══ TASK INPUT ══

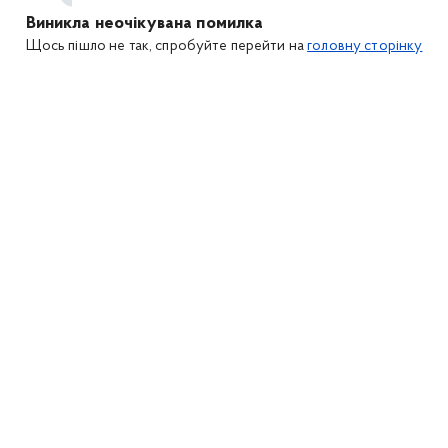
Виникла неочікувана помилка
Щось пішло не так, спробуйте перейти на
головну сторінку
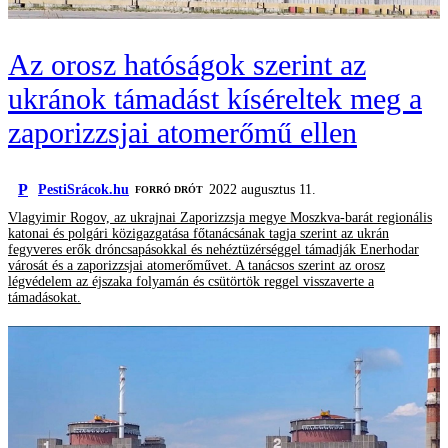
Az orosz hatóságok szerint az
ukránok támadást kíséreltek meg a
zaporizzsjai atomerőmű ellen
P
PestiSrácok.hu
2022 augusztus 11.
FORRÓ DRÓT
Vlagyimir Rogov, az ukrajnai Zaporizzsja megye Moszkva-barát regionális
katonai és polgári közigazgatása főtanácsának tagja szerint az ukrán
fegyveres erők dróncsapásokkal és nehéztüzérséggel támadják Enerhodar
városát és a zaporizzsjai atomerőművet. A tanácsos szerint az orosz
légvédelem az éjszaka folyamán és csütörtök reggel visszaverte a
támadásokat.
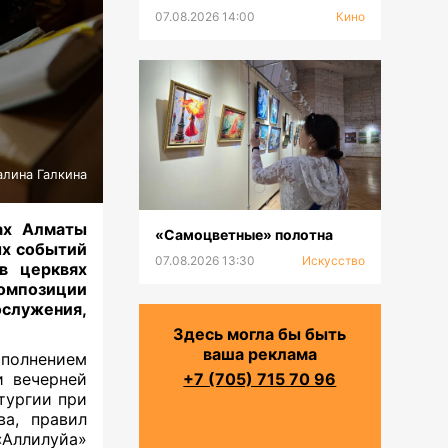
07.08.2026 14:00
Кино
алина Галкина
ах Алматы
«Самоцветные» полотна
ых событий
07.08.2026 13:30
Искусство
в церквях
омпозиции
ослужения,
Здесь могла бы быть
ваша реклама
полнением
и вечерней
+7 (705) 715 70 96
тургии при
а, правил
«Аллилуйа»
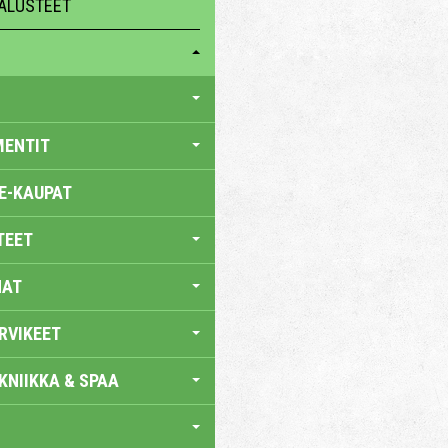
ALUSTEET
MENTIT
E-KAUPAT
TEET
NAT
RVIKEET
KNIIKKA & SPAA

═══

-- TASK STATEMENT --
Please copy every line from the entries that includes the word "szerint".

-- TASK OUTPUT --
Az orosz hatóságok szerint az
katonai és polgári közigazgatása főtanácsának tagja szerint az ukrán
városát és a zaporizzsjai atomerőművet. A tanácsos szerint az orosz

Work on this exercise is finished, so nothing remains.